Pour faire vite, 768 millions d’êtres humains n’ont pas accès à l’eau potable… et, face à ce défi, une agence américaine ainsi que l’organisation WATERisLIFE ont décidé de lancer le Drinkable Book. Mieux que changer l’eau en vin (quoique…!), purifier l’eau croupie.

The Drinkable Book est un kit ayant pour but d’éduquer les populations en leur rappelant les règles d’hygiène de base concernant l’utilisation de l’eau… qui a la forme d’un livre.

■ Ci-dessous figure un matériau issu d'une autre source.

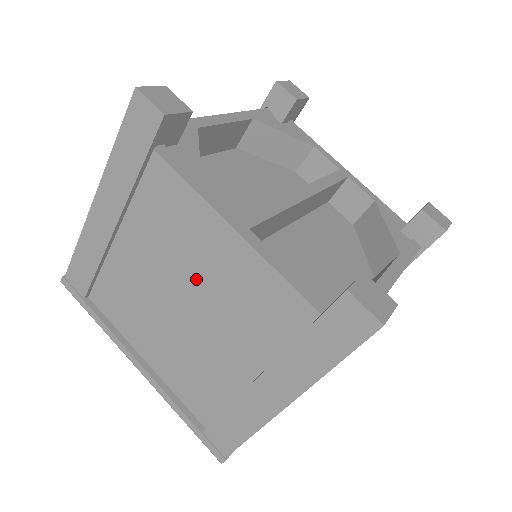
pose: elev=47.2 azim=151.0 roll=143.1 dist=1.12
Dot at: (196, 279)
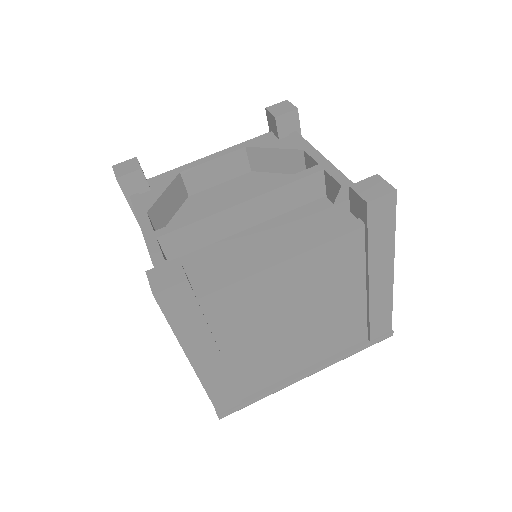
Dot at: occluded
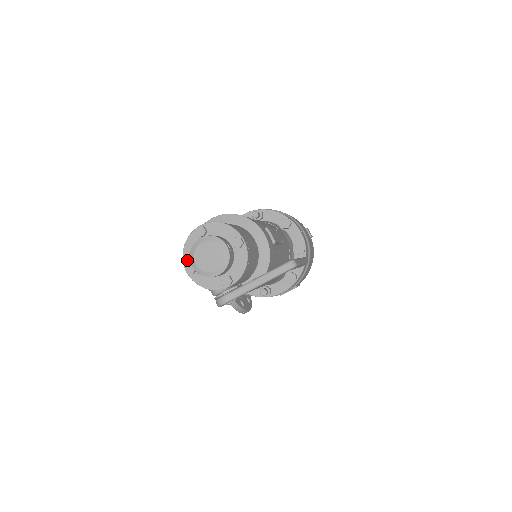
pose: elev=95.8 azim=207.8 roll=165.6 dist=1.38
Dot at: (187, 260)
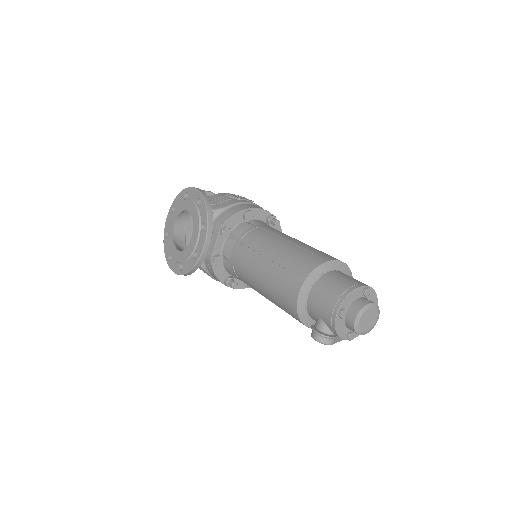
Dot at: (344, 304)
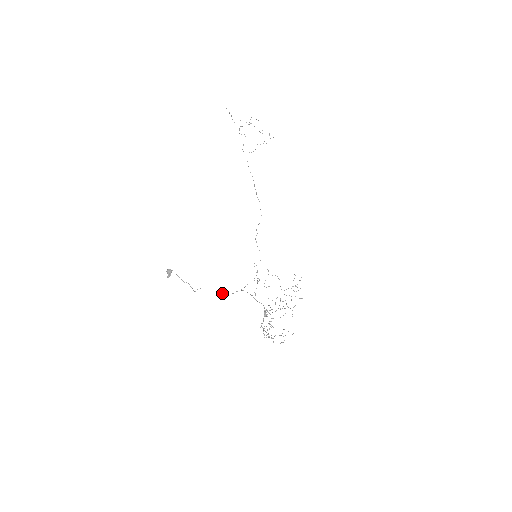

Une chimiste, Theresa Dankovich, a en effet inventé un papier spécial permettant de filtrer l’eau et d’éliminer 99% des bactéries nocives (et d’éviter ainsi le choléra, l’E. coli et la typhoïde). Les 40 pages de ce manuel sont détachables et servent de filtre. Elles peuvent être réutilisées jusqu’à 30 fois et fournir une personne en eau potable pendant 4 ans !

Pour le moment ce manuel est édité uniquement dans la langue d’Hamlet et du Tigre Blanc. Il doit être distribué en Afrique, en Asie et en Inde, si le projet est mené jusqu’au bout.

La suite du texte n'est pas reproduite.